Robyn handed me a packet of papers. “We usually test potential products with a focus group before we take them on—to see if they appeal to our known audience and to find out what they’ll want to know most about the product. We didn’t have time for that with Signature Scent since it was a last-minute add, but we had a group here today for another project. I had Mike, the segment producer, sneak over with a few minutes of what we taped earlier in the day, and it tested through the roof. I think we need to increase our sales forecast.”

I looked down at the numbers. She wasn’t kidding.

How likely are you to buy the product – 94% said extremely likely.

Have you found a similar product anywhere else – 0% said yes.

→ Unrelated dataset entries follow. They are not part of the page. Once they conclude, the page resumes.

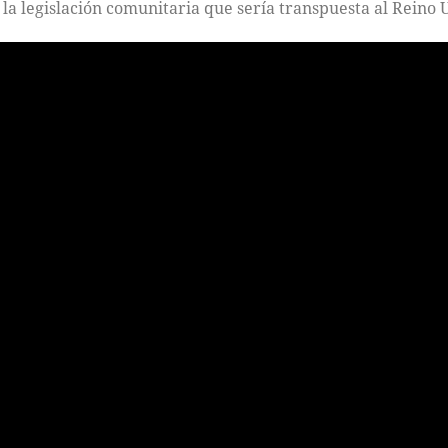
 la legislación comunitaria que sería transpuesta al Reino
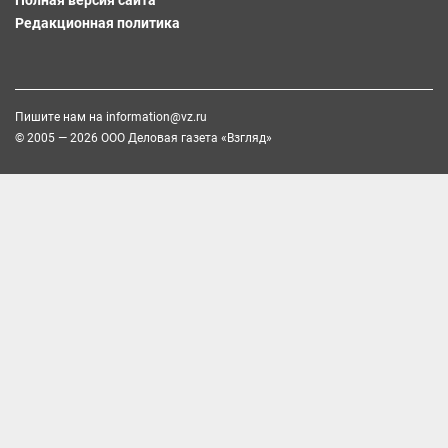
Редакционная политика
Пишите нам на
information@vz.ru
© 2005 — 2026 ООО Деловая газета «Взгляд»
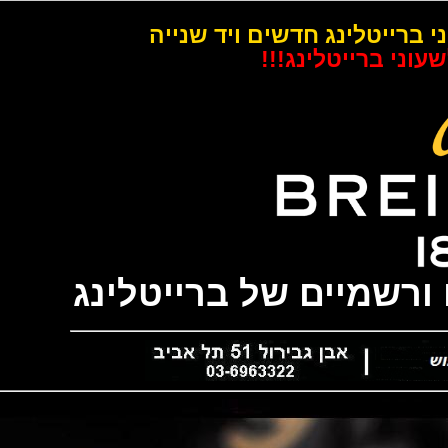
רייטלינג חדשים ויד שנייה
 ברייטלינג!!!
שמיים של ברייטלינג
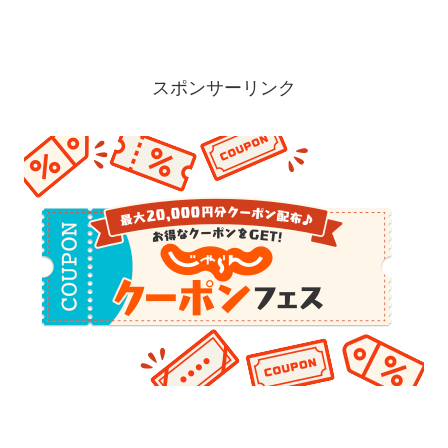
スポンサーリンク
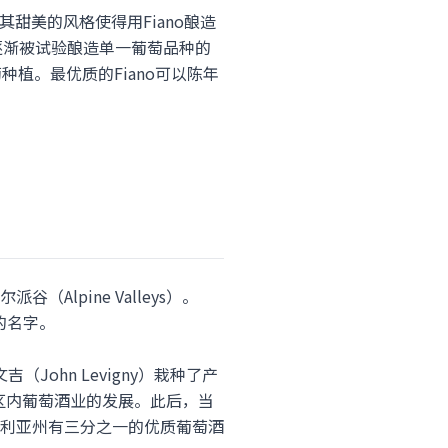
。其甜美的风格使得用Fiano酿造
在逐渐被试验酿造单一葡萄品种的
葡种植。最优质的Fiano可以陈年
Alpine Valleys）。
）的名字。
John Levigny）栽种了产
产区内葡萄酒业的发展。此后，当
利亚州有三分之一的优质葡萄酒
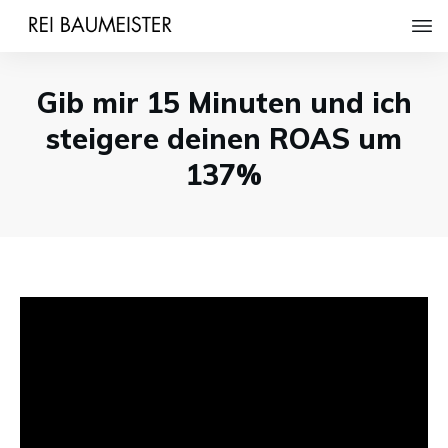
Gib mir 15 Minuten und ich
steigere deinen ROAS um
137%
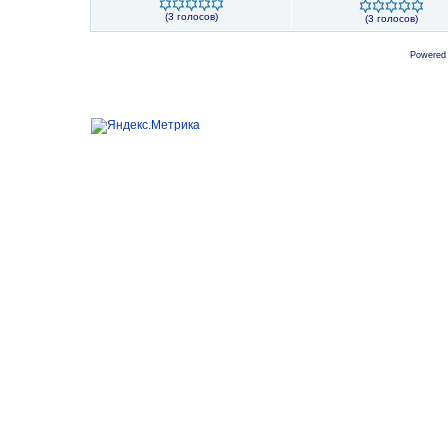
(3 голосов)
(3 голосов)
Powered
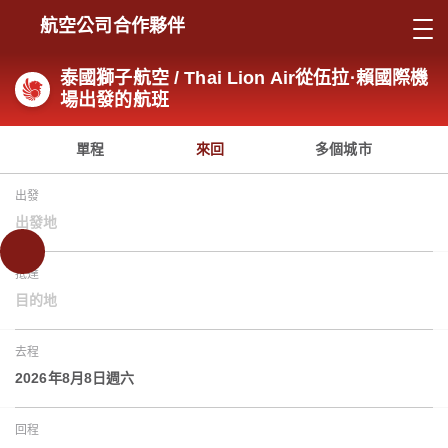
航空公司合作夥伴
泰國獅子航空 / Thai Lion Air從伍拉·賴國際機
場出發的航班
單程
來回
多個城市
出發
出發地
抵達
目的地
去程
2026年8月8日週六
回程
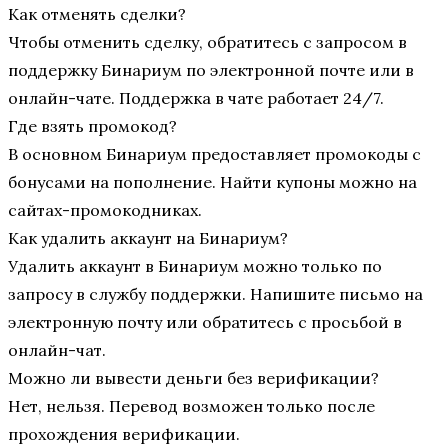
Как отменять сделки?
Чтобы отменить сделку, обратитесь с запросом в
поддержку Бинариум по электронной почте или в
онлайн-чате. Поддержка в чате работает 24/7.
Где взять промокод?
В основном Бинариум предоставляет промокоды с
бонусами на пополнение. Найти купоны можно на
сайтах-промокодниках.
Как удалить аккаунт на Бинариум?
Удалить аккаунт в Бинариум можно только по
запросу в службу поддержки. Напишите письмо на
электронную почту или обратитесь с просьбой в
онлайн-чат.
Можно ли вывести деньги без верификации?
Нет, нельзя. Перевод возможен только после
прохождения верификации.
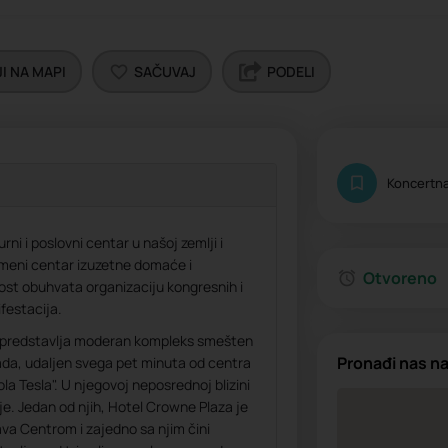
I NA MAPI
SAČUVAJ
PODELI
Koncertn
ni i poslovni centar u našoj zemlji i
emeni centar izuzetne domaće i
Otvoreno
st obuhvata organizaciju kongresnih i
festacija.
r predstavlja moderan kompleks smešten
Pronađi nas n
ada, udaljen svega pet minuta od centra
la Tesla". U njegovoj neposrednoj blizini
je. Jedan od njih, Hotel Crowne Plaza je
a Centrom i zajedno sa njim čini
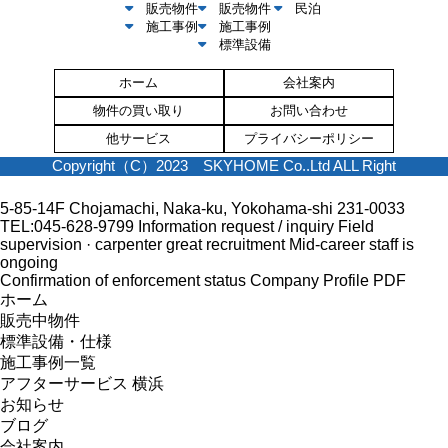
販売物件
販売物件
民泊
施工事例
施工事例
標準設備
ホーム
会社案内
物件の買い取り
お問い合わせ
他サービス
プライバシーポリシー
Copyright（C）2023 SKYHOME Co..Ltd ALL Right
5-85-14F Chojamachi, Naka-ku, Yokohama-shi 231-0033
TEL:045-628-9799
Information request / inquiry
Field
supervision · carpenter great recruitment
Mid-career staff is
ongoing
Confirmation of enforcement status
Company Profile PDF
ホーム
販売中物件
標準設備・仕様
施工事例一覧
アフターサービス 横浜
お知らせ
ブログ
会社案内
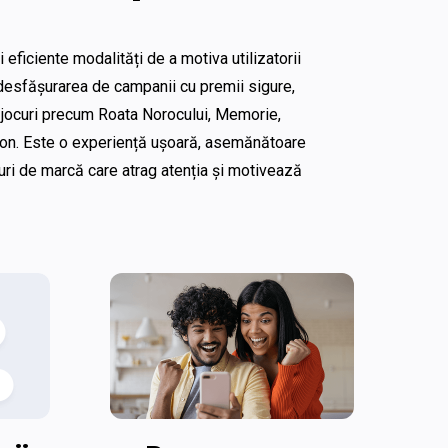
eficiente modalități de a motiva utilizatorii 
 desfășurarea de campanii cu premii sigure, 
n jocuri precum Roata Norocului, Memorie, 
buton. Este o experiență ușoară, asemănătoare 
douri de marcă care atrag atenția și motivează 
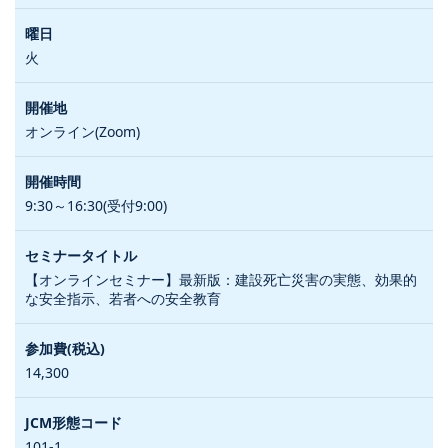
火
オンライン(Zoom)
9:30～16:30(受付9:00)
【オンラインセミナー】最新版：建設死亡災害の実態、効果的
な安全指示、若者への安全教育
14,300
101-1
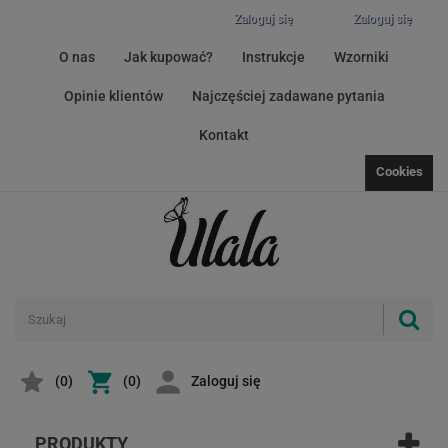
Zaloguj się
Zaloguj się
O nas
Jak kupować?
Instrukcje
Wzorniki
Opinie klientów
Najczęściej zadawane pytania
Kontakt
Cookies
(
0
)
(0)
Zaloguj się
PRODUKTY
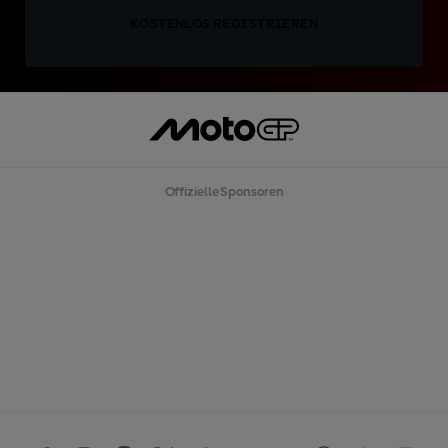
KOSTENLOS REGISTRIEREN
Offizielle Sponsoren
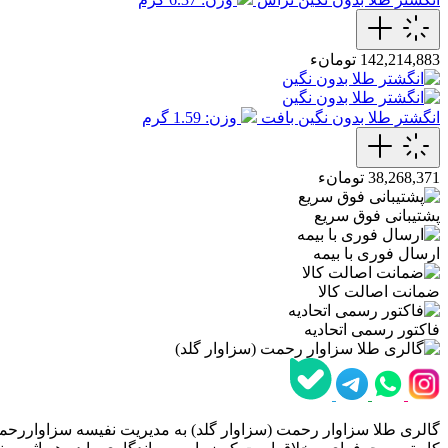
142,214,883 تومانء
انگشتر طلا بدون نگین بافت
وزن: 1.59 گرم
38,268,371 تومانء
پشتیبانی فوق سریع
ارسال فوری با بیمه
ضمانت اصالت کالا
فاکتور رسمی اتحادیه
گالری طلا سزاوار رحمت (سزاوار گلد) به مدیریت نفیسه سزاواررحمت،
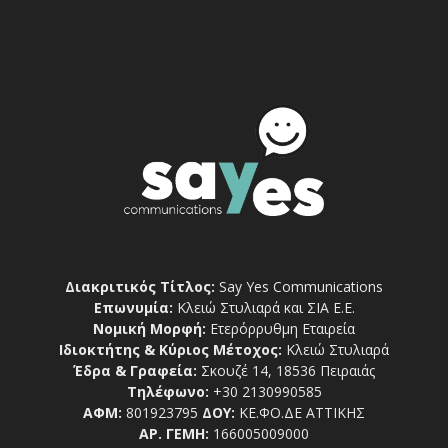
Διακριτικός Τίτλος:
Say Yes Communications
Επωνυμία:
Κλειώ Στυλιαρά και ΣΙΑ Ε.Ε.
Νομική Μορφή:
Ετερόρρυθμη Εταιρεία
Ιδιοκτήτης & Κύριος Μέτοχος:
Κλειώ Στυλιαρά
Έδρα & Γραφεία:
Σκουζέ 14, 18536 Πειραιάς
Τηλέφωνο:
+30 2130990585
ΑΦΜ:
801923795
ΔΟΥ:
ΚΕ.ΦΟ.ΔΕ ΑΤΤΙΚΗΣ
ΑΡ. ΓΕΜΗ:
166005009000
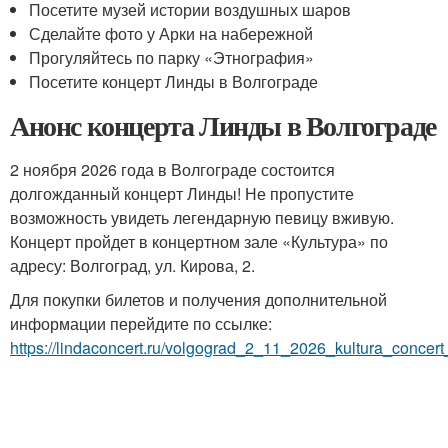
Посетите музей истории воздушных шаров
Сделайте фото у Арки на набережной
Прогуляйтесь по парку «Этнография»
Посетите концерт Линды в Волгограде
Анонс концерта Линды в Волгограде
2 ноября 2026 года в Волгограде состоится
долгожданный концерт Линды! Не пропустите
возможность увидеть легендарную певицу вживую.
Концерт пройдет в концертном зале «Культура» по
адресу: Волгоград, ул. Кирова, 2.
Для покупки билетов и получения дополнительной
информации перейдите по ссылке:
https://lindaconcert.ru/volgograd_2_11_2026_kultura_concert_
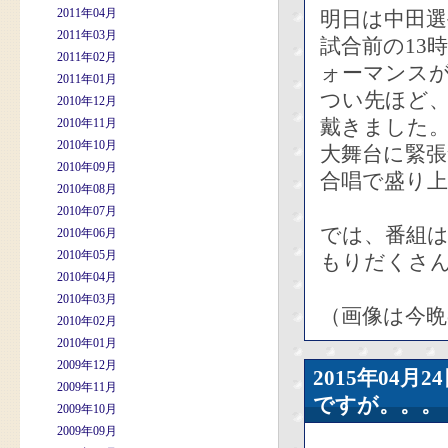
2011年04月
明日は中田
2011年03月
試合前の13
2011年02月
ォーマンス
2011年01月
つい先ほど
2010年12月
戴きました
2010年11月
2010年10月
大舞台に緊
2010年09月
合唱で盛り
2010年08月
2010年07月
では、番組
2010年06月
2010年05月
もりだくさ
2010年04月
2010年03月
（画像は今
2010年02月
2010年01月
2009年12月
2015年04
2009年11月
ですが。。。
2009年10月
2009年09月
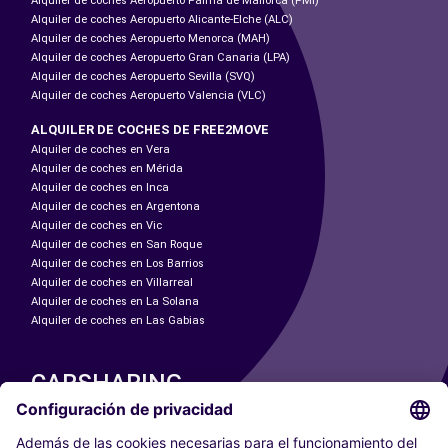
Alquiler de coches Aeropuerto Palma de Mallorca (PMI)
Alquiler de coches Aeropuerto Alicante-Elche (ALC)
Alquiler de coches Aeropuerto Menorca (MAH)
Alquiler de coches Aeropuerto Gran Canaria (LPA)
Alquiler de coches Aeropuerto Sevilla (SVQ)
Alquiler de coches Aeropuerto Valencia (VLC)
ALQUILER DE COCHES DE FREE2MOVE
Alquiler de coches en Vera
Alquiler de coches en Mérida
Alquiler de coches en Inca
Alquiler de coches en Argentona
Alquiler de coches en Vic
Alquiler de coches en San Roque
Alquiler de coches en Los Barrios
Alquiler de coches en Villarreal
Alquiler de coches en La Solana
Alquiler de coches en Las Gabias
CARSHARING
NUESTRAS CIUDADES
Paris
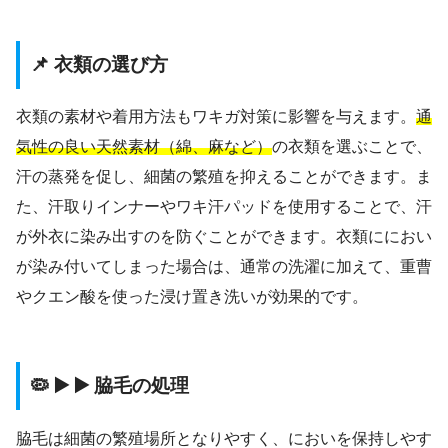
📌 衣類の選び方
衣類の素材や着用方法もワキガ対策に影響を与えます。
通
気性の良い天然素材（綿、麻など）
の衣類を選ぶことで、
汗の蒸発を促し、細菌の繁殖を抑えることができます。ま
た、汗取りインナーやワキ汗パッドを使用することで、汗
が外衣に染み出すのを防ぐことができます。衣類ににおい
が染み付いてしまった場合は、通常の洗濯に加えて、重曹
やクエン酸を使った浸け置き洗いが効果的です。
🦠 ▶️ ▶️ 脇毛の処理
脇毛は細菌の繁殖場所となりやすく、においを保持しやす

How relatable was the guest host – 92% said she was relatable.

And on and on—three pages of numbers that were truly remarkable. I flipped through, scanning them all. “This is…” I shook my head. “It’s incredible.”

“You know what else it is?” Jack said. We both looked to him. “Cause for celebration.”

***

That evening, Stella and I drove to the restaurant together. Robyn and Jack were meeting us there, and we were ten minutes early and the first ones to arrive.

“Drink at the bar?” I asked her.

“That sounds great.”

We told the hostess where we were going and found two stools next to each other.

The bartender walked over and placed a napkin in front of each of us. “What can I get for you?”

I looked to Stella.

“I’ll have a merlot, please.”

“Would you like to see the wine menu to select one?”

She shook her head. “House wine is fine.”

He looked to me. “And for you?”

“I’ll take a Coors Light.”

Once he walked away, I raised a brow at Stella. “No gin to sniff?”

She smiled. “Not tonight. I don’t think it’s a good idea to mix business with hard liquor.”

“You also don’t think it’s a good idea to mix business with dating. Yet you’re going to ask me out.”

She laughed. “Oh, am I?”

I’d spent the entire day watching her from a distance. The makeup people had painted her with much more than she normally wore, including a bright red lipstick that still hadn’t dulled after all these hours. I couldn’t take my eyes off her mouth.

I swallowed, staring at her lips. “Some rules were made to be bent.”

She let out a nervous laugh. “Are you a rule-bender, Hudson? I feel like you know so much about me, yet I don’t know too much about you.”

“What would you like to know?”

The bartender brought over our drinks, and Stella lifted her wine to her lips.

“I don’t know. You’re divorced. What happened there?”

I frowned. “This is supposed to be a celebration, not a funeral.”

She smiled. “That bad?”

“I gave her my grandmother’s ring when I proposed. A few days later, I came home and she had a different ring on. She’d sold the ring and bought one she’d liked better.”

Stella’s eyes widened. “Oh my.”

I sucked back my beer. “Serves me right since I married her anyway.”

“Why did you?”

That was a damn good question. People always asked why we broke up, but never why I’d married Lexi to begin with. “If you’d asked me that before the wedding, I would have said I was young and we had a lot in common—we both liked to travel, we ran in the same social circle…”

“But the answer isn’t the same now?”

I shook my head. “Hindsight is a lot clearer. My mother had died the year before. I was working in the family business, taking on more and more responsibilities because my father had taken a step back from things after his first heart attack. It felt like what should come next. That sounds really ignorant saying it out loud today, but my family was falling apart, and I think I just wanted what I’d had, so I went about making my own. I’d been with Lexi for a few years, so I took the next steps. Basically, I was an idiot.”